I can't state this strongly enough. One of the most important factors in pre-production is communication.

The beauty of a production office that is clicking on all cylinders is that you have many people working both independently, and yet as one. As producer, it is your responsibility to guide this lumbering ship smoothly toward the first day of principal photography.

I always bring my Assistant Director on as early as I can afford. One reason for this is the symbiotic relationship between the schedule and the securing of locations.

Early on, when you first put together a budget, you prepared a "perfect schedule". That schedule assumed that you could get certain locations on certain days, and that you could pair certain locations in order to shoot out certain actors. Now, in pre-production, you face realities.

As producer, the location manager should be running all of his best choices past you. While the director will have to give final approval, there is no point in wasting the director's time with locations that either have logistical problems or locations that will never work within your budget.

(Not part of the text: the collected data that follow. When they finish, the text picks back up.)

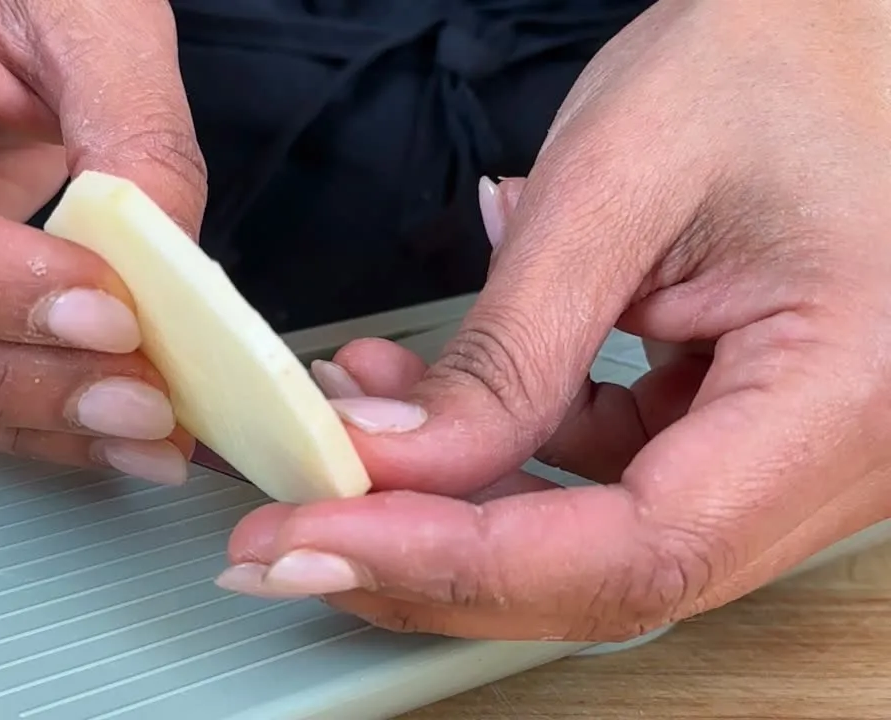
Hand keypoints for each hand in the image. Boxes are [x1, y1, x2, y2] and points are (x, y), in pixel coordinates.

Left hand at [220, 0, 890, 640]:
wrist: (846, 26)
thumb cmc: (780, 53)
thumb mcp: (616, 183)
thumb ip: (505, 346)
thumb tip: (388, 452)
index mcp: (845, 392)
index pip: (638, 550)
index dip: (459, 565)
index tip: (319, 542)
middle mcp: (848, 456)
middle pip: (614, 579)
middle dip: (434, 563)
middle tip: (296, 532)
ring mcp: (800, 455)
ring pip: (601, 545)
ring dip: (456, 506)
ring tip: (348, 427)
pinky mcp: (746, 431)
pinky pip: (614, 484)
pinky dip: (508, 454)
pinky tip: (434, 398)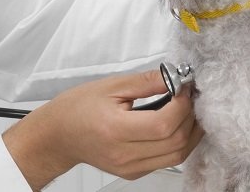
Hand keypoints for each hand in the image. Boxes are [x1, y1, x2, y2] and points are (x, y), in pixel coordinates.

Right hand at [2, 71, 203, 189]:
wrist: (58, 135)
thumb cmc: (77, 108)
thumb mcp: (110, 86)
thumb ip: (146, 82)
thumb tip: (175, 77)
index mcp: (115, 129)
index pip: (164, 124)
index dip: (182, 105)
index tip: (184, 88)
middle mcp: (124, 154)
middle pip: (176, 142)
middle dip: (191, 116)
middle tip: (190, 96)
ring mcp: (130, 167)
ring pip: (178, 155)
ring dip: (190, 132)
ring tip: (188, 110)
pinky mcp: (134, 172)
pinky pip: (167, 161)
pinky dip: (178, 142)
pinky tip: (175, 125)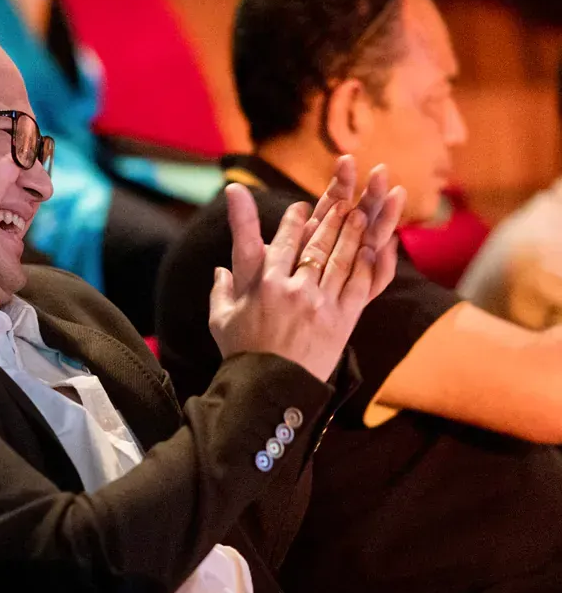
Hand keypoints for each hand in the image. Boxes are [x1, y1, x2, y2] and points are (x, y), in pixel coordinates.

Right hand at [208, 158, 403, 380]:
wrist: (270, 390)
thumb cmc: (242, 355)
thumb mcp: (221, 320)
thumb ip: (221, 291)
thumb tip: (220, 270)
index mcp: (263, 285)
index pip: (281, 242)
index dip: (293, 222)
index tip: (301, 208)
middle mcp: (293, 288)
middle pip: (315, 245)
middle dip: (328, 220)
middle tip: (339, 202)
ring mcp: (319, 303)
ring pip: (340, 259)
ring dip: (351, 234)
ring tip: (360, 215)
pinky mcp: (341, 321)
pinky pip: (358, 285)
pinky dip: (366, 264)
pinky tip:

You should be narrowing down choices with the AD; the director, the DP and the designer, then letting the AD put together a schedule of looking at these locations. I try to go on these scouts if I can. AS producer, you are the ultimate mediator, and God help the producer who lets his director fall in love with a location that you know will become difficult to secure later. The same goes for resolving disputes between the production team in the selection process - and they do happen.

Most often, these disputes revolve around artistic differences. For example, the DP loves the way light comes through a certain location, but the designer hates the architecture of the building. If you are not there as producer, then the director comes in the middle of the argument. It's the favortie-child factor.

Ah, the favorite-child factor.

Much as siblings will compete for the love of parents, department heads often fight for approval of the director. People who become artists are usually those kids who raised their hands right away when the teacher asked a question to show how smart they were. Me, I plead guilty. I was one of those kids. That's why I know it when I see it in department heads.

Which leads me to another priority of pre-production: time management. This refers not only to managing your time, but the director's.